Freud avait eu l’idée géniale de faire d’Œdipe, héros de la mythologie grecque, la structure centrale de notre fonctionnement psychique.
Melanie Klein, elle, s’est penchée sur les stades précoces de la constellation œdipienne.
Plus de quinze ans séparent les deux textes composant ce livre : « Les stades précoces du conflit œdipien » (1928) et « Le complexe d’Œdipe éclairé par les angoisses précoces » (1945). Ce sont des années de maturation, au cours desquelles
Melanie Klein va élaborer une conception cohérente et complète du conflit œdipien qui constitue l’un des apports principaux de la fondatrice de la psychanalyse des enfants à la psychanalyse en général.
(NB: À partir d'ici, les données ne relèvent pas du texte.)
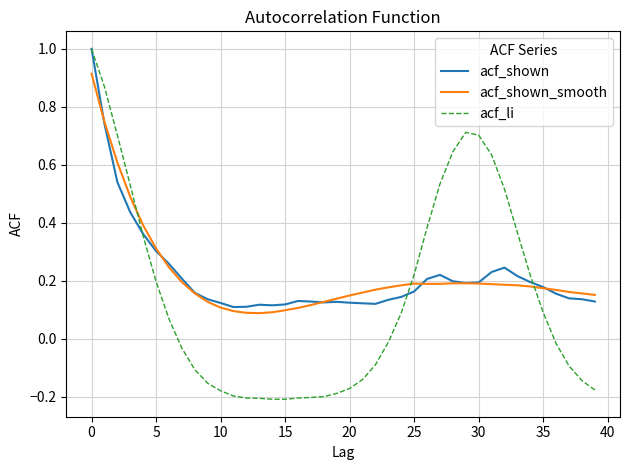

Which series has the largest range (max minus min)?

acf_li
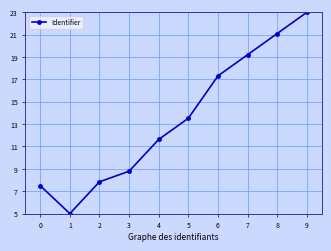

Which has a higher value, 0 or 5?

5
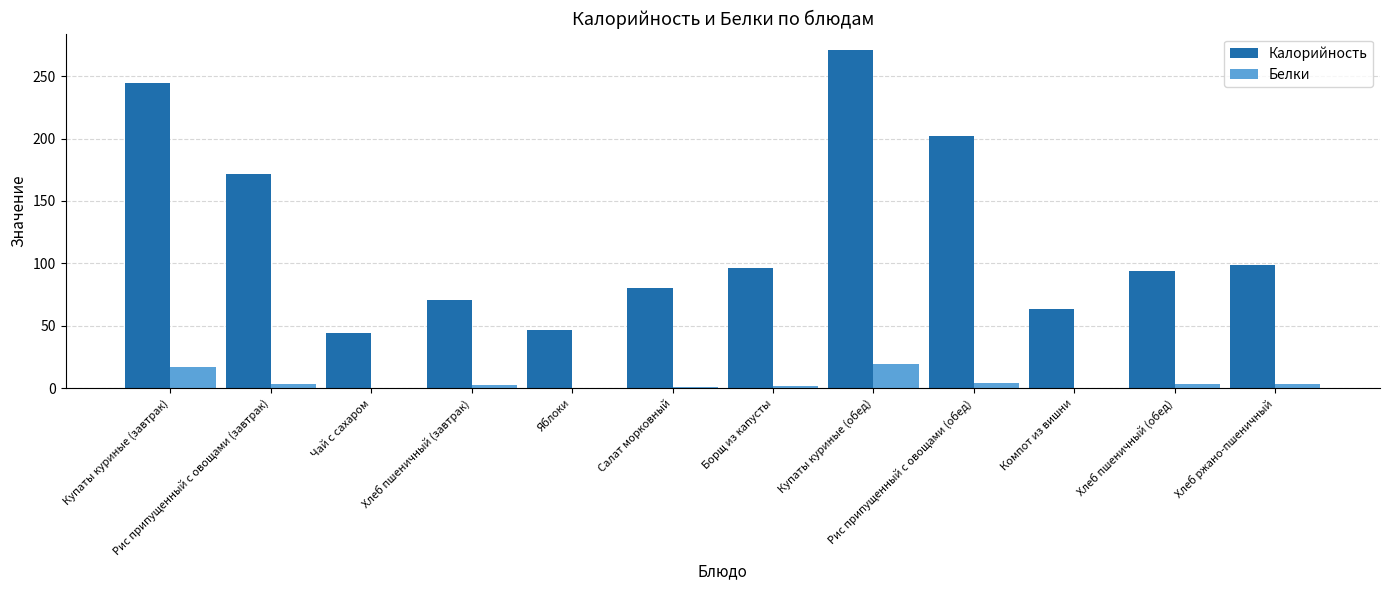

What is the highest value of the Калорийность series?

270.5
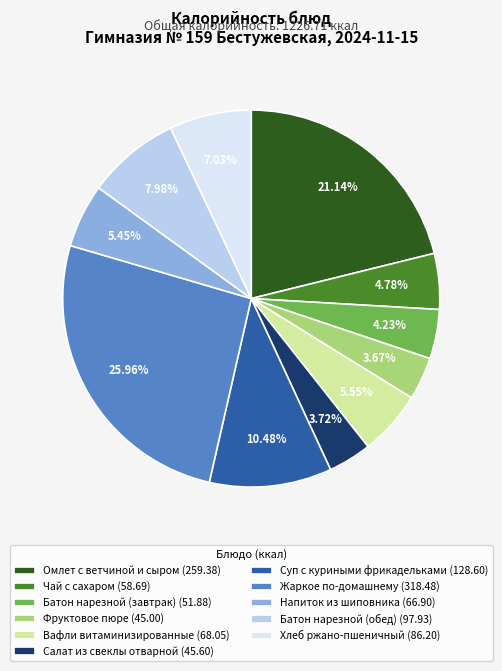

To the nearest percent, what is the combined percentage of Жаркое по-домашнему and Фруктовое пюре?

30%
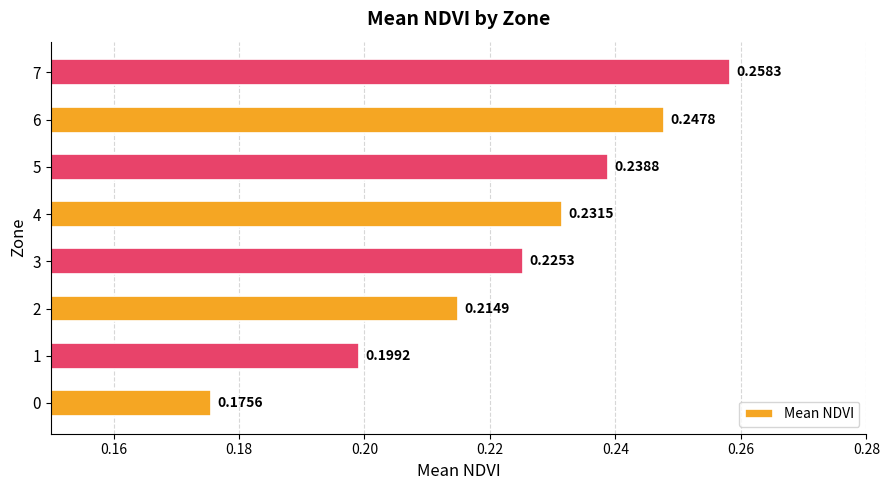

List the labels in order of value, smallest first.

0, 1, 2, 3, 4, 5, 6, 7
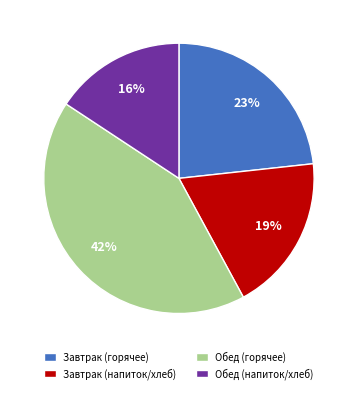

Is it true that Завтрак (напиток/хлеб) is 4% of the pie?

False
Comme l’explique Simone Korff-Sausse dans sa préface, la version kleinienne de l’Œdipe est tellement innovante que les conséquences n’en ont pas encore été complètement exploitées. D’une part parce qu’elle postule un Œdipe très précoce, intimement lié aux premières pulsions sadiques orales et anales, et d’autre part parce qu’elle avance des idées audacieuses sur la sexualité, en particulier la sexualité féminine, qui ont eu beaucoup de mal à être acceptées jusqu’à aujourd’hui.